Lettres du commandant Coudreux à son frère (1804-1815)

Grossbollenhagen, près Rostock , 9 mai 1811

Tu verras par la date de ma lettre que nous sommes maintenant à 140 lieues de Francfort. Mon régiment, dont l'état-major est à Rostock, borde la Baltique depuis Ribnitz jusqu'à Wismar. Nous voyons presque tous les jours des bâtiments français, danois et suédois, armés en course, qui nous amènent dans le port de Rostock des bâtiments de transports étrangers, capturés en pleine mer. On dit que nous nous embarquerons bientôt pour la Suède. Je ne crois pas qu'on doive ajouter beaucoup de foi à de pareils bruits.
En venant de Francfort à Rostock, nous nous sommes croisés avec presque tous les régiments de l'armée d'Allemagne ; tout le monde était alors en mouvement ; nous nous dirigions tous sur Magdebourg ; le 108è régiment de ligne avait même déjà passé l'Elbe et était entré en Prusse. Il est certain qu'il y avait alors quelque chose de nouveau sur le tapis, et que la marche des troupes a terminé quelque grande discussion.

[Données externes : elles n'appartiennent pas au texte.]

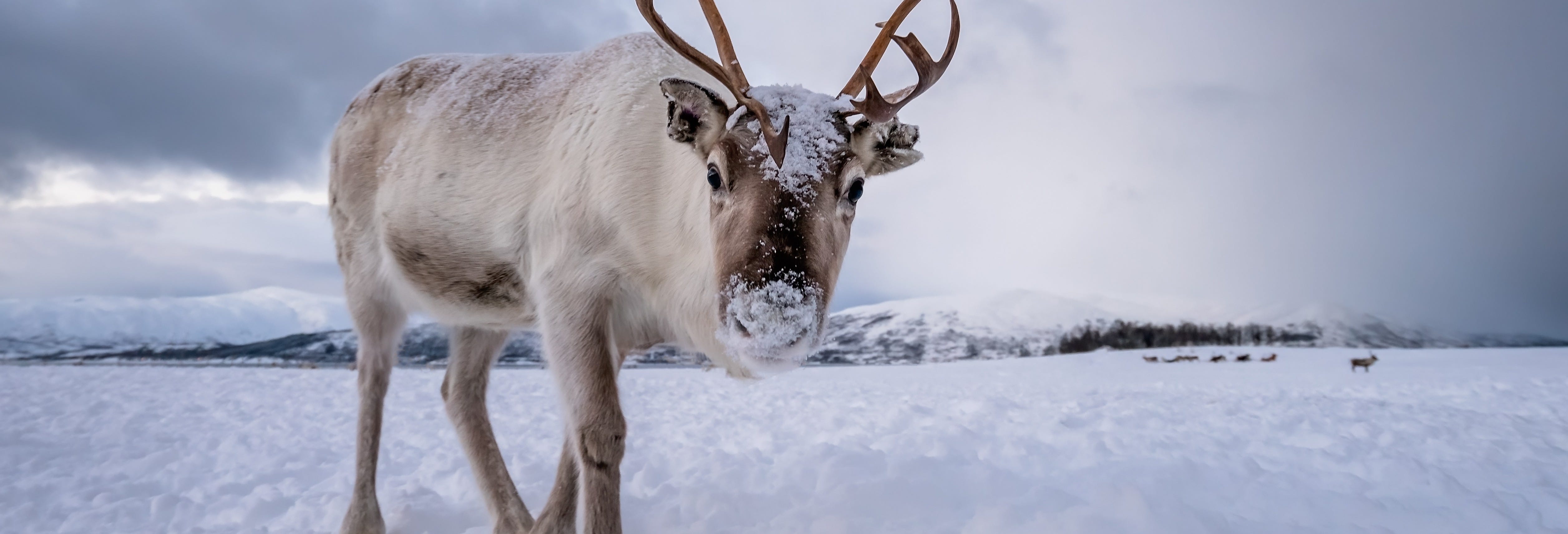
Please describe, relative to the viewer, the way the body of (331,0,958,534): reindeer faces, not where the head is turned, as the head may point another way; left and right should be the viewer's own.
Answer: facing the viewer and to the right of the viewer
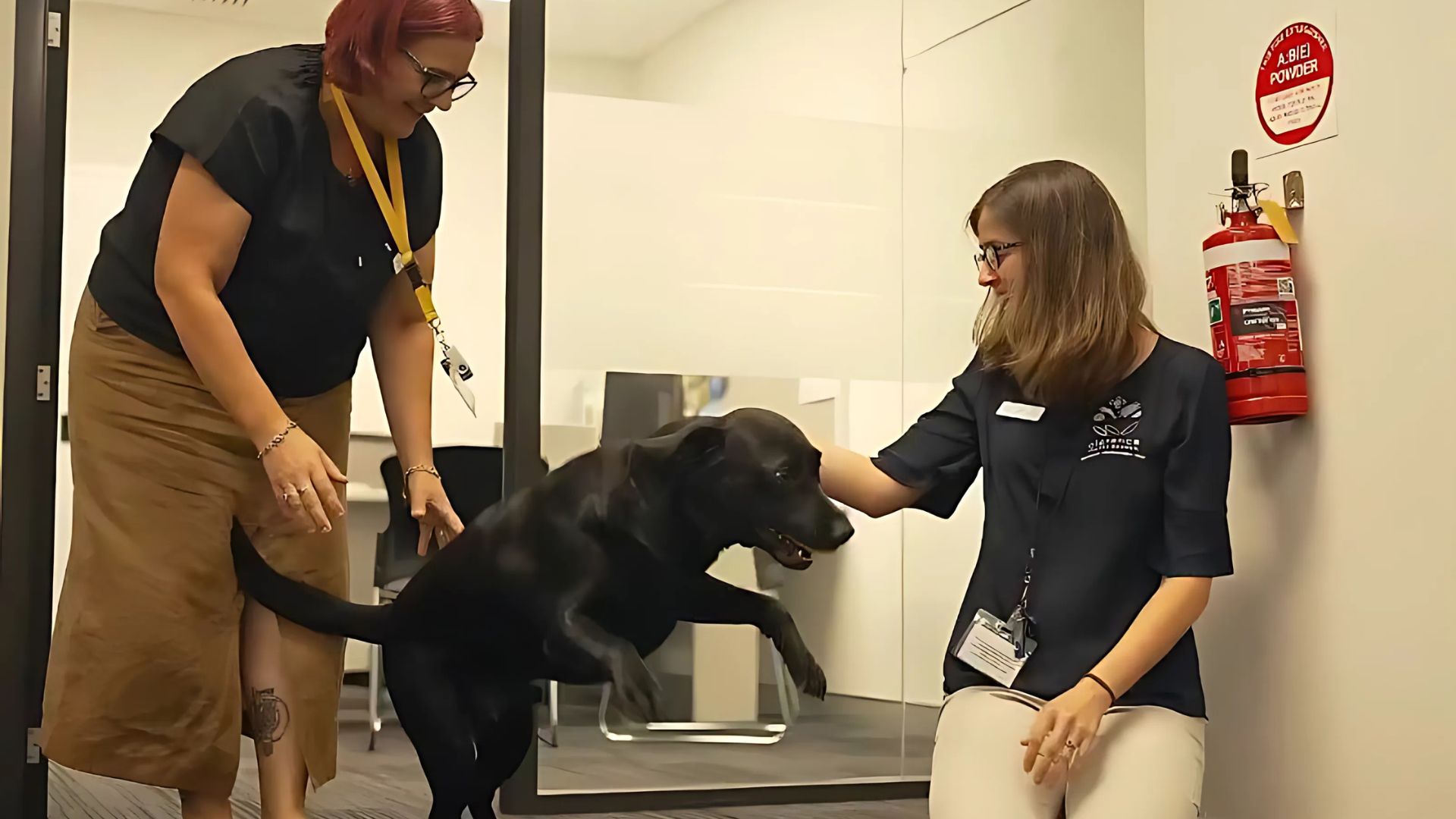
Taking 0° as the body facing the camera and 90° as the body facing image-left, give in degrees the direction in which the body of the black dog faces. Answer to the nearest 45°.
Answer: approximately 270°

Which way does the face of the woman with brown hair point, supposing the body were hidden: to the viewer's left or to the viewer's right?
to the viewer's left

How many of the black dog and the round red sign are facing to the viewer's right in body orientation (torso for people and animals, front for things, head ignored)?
1

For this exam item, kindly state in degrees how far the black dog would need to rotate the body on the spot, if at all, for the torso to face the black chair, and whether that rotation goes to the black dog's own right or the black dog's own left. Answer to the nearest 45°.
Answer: approximately 90° to the black dog's own left

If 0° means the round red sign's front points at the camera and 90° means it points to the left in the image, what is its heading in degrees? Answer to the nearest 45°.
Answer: approximately 45°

Je suis de plus en plus satisfait de la manière dont on me voit au régiment. Mon colonel me comble d'amitiés. J'ai déjà été chargé de quelques missions qui prouvent de la confiance de sa part et dont je me flatte de m'être passablement acquitté. Je commande une belle compagnie forte de 125 hommes ; mon métier me plaît plus que jamais, et je t'assure, mon ami, que je m'estime aussi heureux qu'il est possible qu'un militaire le soit.
A l'argent près, tout irait bien. Les officiers sont en général assez économes dans le régiment ; cependant, je n'en connais pas un seul qui ait le gousset garni : 150 francs par mois ne mènent pas un capitaine très loin, actuellement surtout qu'on a la manie d'entasser fêtes sur fêtes. Aujourd'hui, par exemple, nous rendons aux habitants de Rostock un assez joli bal qu'on nous nous a donné à notre arrivée ; dans quinze jours ce sera la fête de notre colonel ; dans quatre mois ce sera celle de l'Empereur ; viennent ensuite celles de S.M. l'Impératrice ; l'anniversaire d'une douzaine de batailles qui ne nous ont pas valu un sol, et qui nous ont coûté dix ou douze milliers de bras et de jambes ! Enfin, il n'y a pas jusqu'aux enterrements de trois ou quatre de nos camarades, qui se laissent mourir assez régulièrement tous les ans, qui ne nous enlèvent quelques journées de solde, sans y comprendre les secours accordés aux Polonais, Saxons, Bavarois, Hessois, Westphaliens, Hollandais, Mecklembourgeois, etc., etc., que les Espagnols nous renvoyent de temps en temps, très légers de gloire et d'argent, mais en récompense exterminés de blessures ! Fais-moi la grâce de remettre à M. Bellet de ma part 450 francs pour le compte de M. Morin, officier payeur des bataillons de guerre.